Understanding Brazil’s Marco Civil da Internet and Free Software

Marco Civil sets clear rules on privacy, net neutrality, and data handling for services in Brazil. When you build or run free software projects that touch Brazilian users or servers, these rules shape how you collect, store, and share data.

Quick orientation for free software teams

Start here if your project accepts Brazilian users or runs servers inside the country. The law requires you to publish clear terms on data use, respect net neutrality when routing traffic, and hand data to authorities only under specific court orders.

  • Publish terms in Portuguese when your service targets Brazil.
  • Log only what you need and delete it once the legal window closes.
  • Never throttle or prioritize traffic on your own network.

Core rules that matter for open source projects

Marco Civil protects users’ privacy and requires companies to keep connection logs for one year and access logs for six months. Free software projects that act as intermediaries fall under these duties once they reach a certain scale.

Article 15 and Article 17 spell out when a judge can request logs. You stay safe by keeping logs minimal and storing them in Brazil if the service is aimed at local users.

Steps to check your project

  1. Map where user data is stored and who can access it.
  2. Review your license text for any clauses that conflict with Brazilian data requests.
  3. Add a privacy section to your README that names the legal basis for each data point you collect.
  4. Test your log deletion routine against the six-month and one-year limits.
  5. Ask a Brazilian lawyer to review the final terms before you launch to local users.

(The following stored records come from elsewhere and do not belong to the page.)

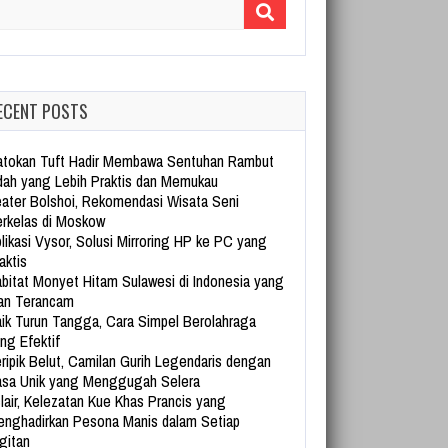
arch for:
ECENT POSTS
tokan Tuft Hadir Membawa Sentuhan Rambut
dah yang Lebih Praktis dan Memukau
ater Bolshoi, Rekomendasi Wisata Seni
rkelas di Moskow
likasi Vysor, Solusi Mirroring HP ke PC yang
aktis
bitat Monyet Hitam Sulawesi di Indonesia yang
an Terancam
ik Turun Tangga, Cara Simpel Berolahraga
ng Efektif
ripik Belut, Camilan Gurih Legendaris dengan
sa Unik yang Menggugah Selera
lair, Kelezatan Kue Khas Prancis yang
nghadirkan Pesona Manis dalam Setiap
gitan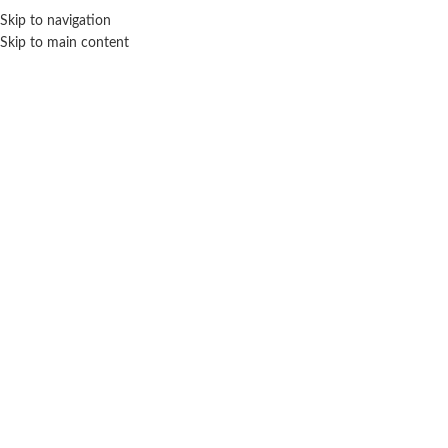
Skip to navigation
ENVÍO GRATIS EN COMPRAS SUPERIORES A $ 160.000
Skip to main content
Click para agrandar
SIN STOCK
WABRO
Inicio
Vehículos
Otros
Wabro
Astro Venture Cohete lanzamiento luz de noche –
Wabro
$ 43.400
-20% OFF
$
34.720
Cuotas SIN INTERES con tarjetas bancarizadas / 5 cuotas con tarjeta de
DÉBITO SIN interés de: $6,944.00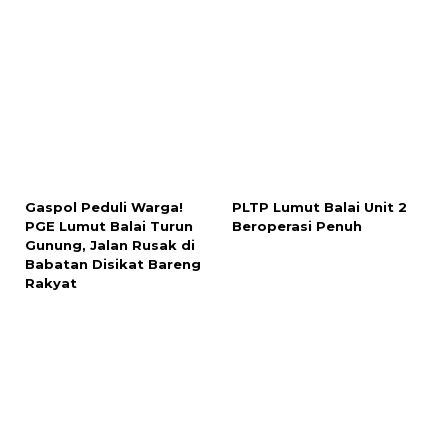
Gaspol Peduli Warga!
PLTP Lumut Balai Unit 2
PGE Lumut Balai Turun
Beroperasi Penuh
Gunung, Jalan Rusak di
Babatan Disikat Bareng
Rakyat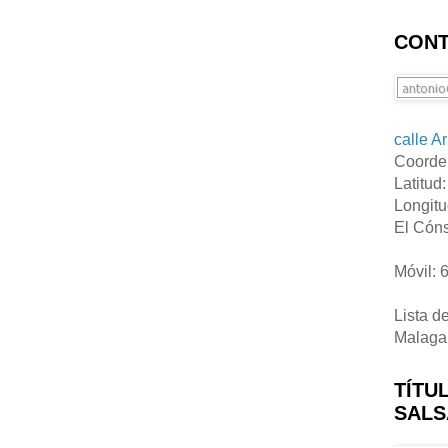
CONT
calle A
Coorde
Latitud
Longitu
El Cóns
Móvil: 
Lista d
Malaga
TÍTU
SALS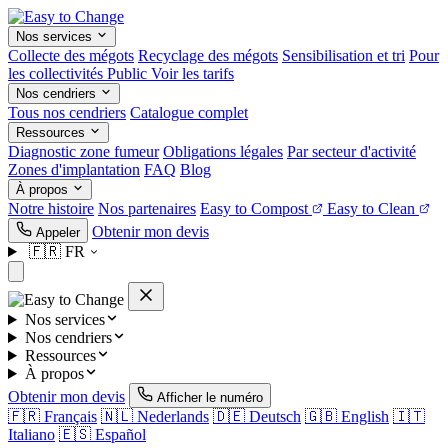
Nos services
Collecte des mégots
Recyclage des mégots
Sensibilisation et tri
Pour
les collectivités
Public
Voir les tarifs
Nos cendriers
Tous nos cendriers
Catalogue complet
Ressources
Diagnostic zone fumeur
Obligations légales
Par secteur d'activité
Zones d'implantation
FAQ
Blog
À propos
Notre histoire
Nos partenaires
Easy to Compost
Easy to Clean
Obtenir mon devis
Appeler
🇫🇷
FR
Nos services
Nos cendriers
Ressources
À propos
Obtenir mon devis
Afficher le numéro
🇫🇷
Français
🇳🇱
Nederlands
🇩🇪
Deutsch
🇬🇧
English
🇮🇹
Italiano
🇪🇸
Español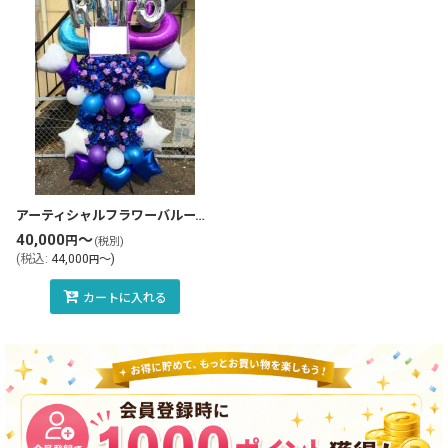
アーティシャルフラワーバルーンスタンド花・フラスタ(tlb-fbs08-zo)
40,000
～
円
(税別)
(
税込
:
44,000
～
)
円
カートに入れる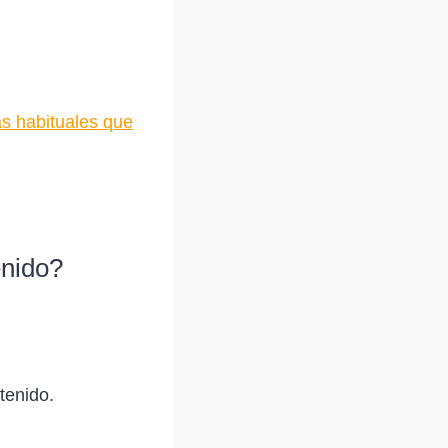
as habituales que
enido?
tenido.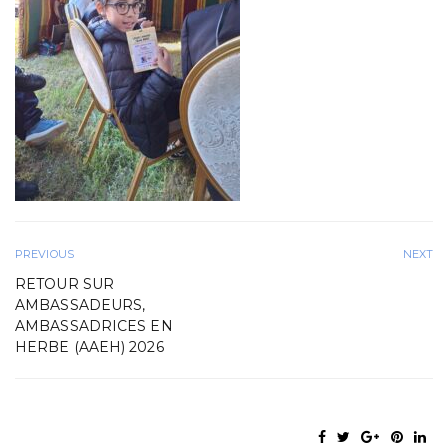
PREVIOUS
NEXT
RETOUR SUR
AMBASSADEURS,
AMBASSADRICES EN
HERBE (AAEH) 2026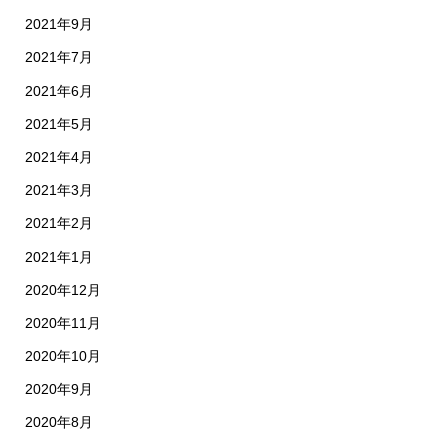
2021年9月
2021年7月
2021年6月
2021年5月
2021年4月
2021年3月
2021年2月
2021年1月
2020年12月
2020年11月
2020年10月
2020年9月
2020年8月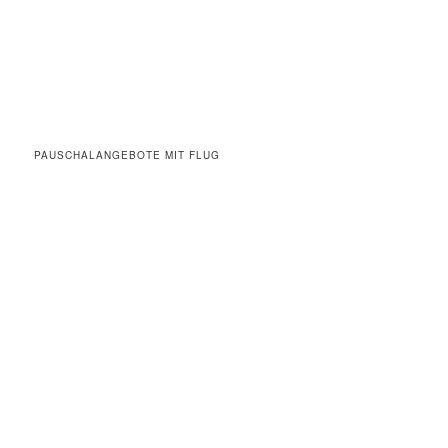
PAUSCHALANGEBOTE MIT FLUG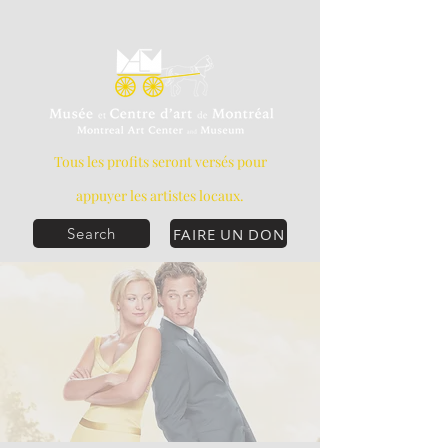
Tous les profits seront versés pour
appuyer les artistes locaux.
FAIRE UN DON
Search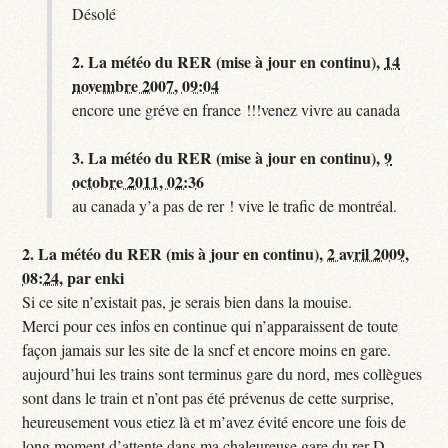
Désolé
2.
La météo du RER (mise à jour en continu),
14
novembre 2007, 09:04
encore une gréve en france !!!venez vivre au canada
3.
La météo du RER (mise à jour en continu),
9
octobre 2011, 02:36
au canada y’a pas de rer ! vive le trafic de montréal.
2.
La météo du RER (mis à jour en continu),
2 avril 2009,
08:24
,
par
enki
Si ce site n’existait pas, je serais bien dans la mouise.
Merci pour ces infos en continue qui n’apparaissent de toute
façon jamais sur les site de la sncf et encore moins en gare.
aujourd’hui les trains sont terminus gare du nord, mes collègues
sont dans le train et n’ont pas été prévenus de cette surprise,
heureusement vous etiez là et m’avez évité encore une fois de
long moment d’attente dans ma chaleureuse gare du rer D.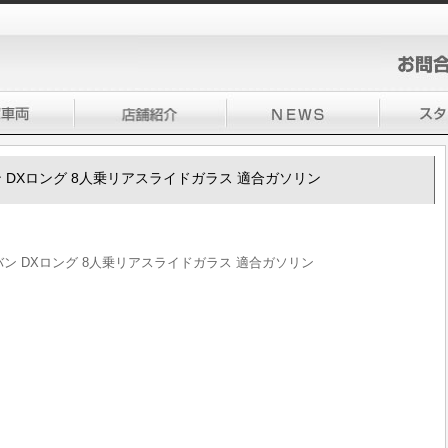
ラバン DXロング 8人乗リアスライドガラス 適合ガソリン
ャラバン DXロング 8人乗リアスライドガラス 適合ガソリン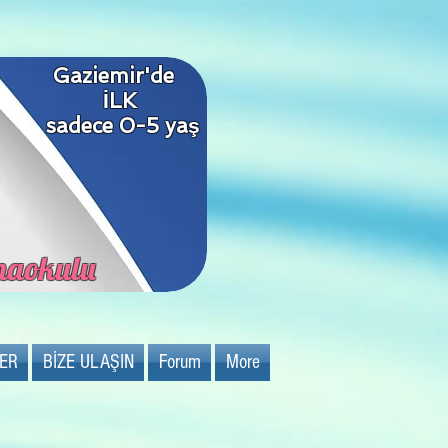
Gaziemir'de
İLK
sadece 0-5 yaş
anaokulu
LER
BİZE ULAŞIN
Forum
More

Real situations and how teams handled them

Scenario What changed
A Brazilian university runs a Mastodon instance They added a clear log retention notice and stopped collecting IP addresses after 30 days.
An open source chat app gains Brazilian users Developers moved the main server to São Paulo and published terms in Portuguese.
A Git hosting platform receives a court order They released only the court-ordered logs and notified affected users within the required time.

Where to look next

Read the full text of Law 12.965 on the Planalto site. Check the CGI.br guidelines for intermediaries. Join the Brazilian free software mailing lists to see how other maintainers updated their infrastructure after the 2016 regulations came out.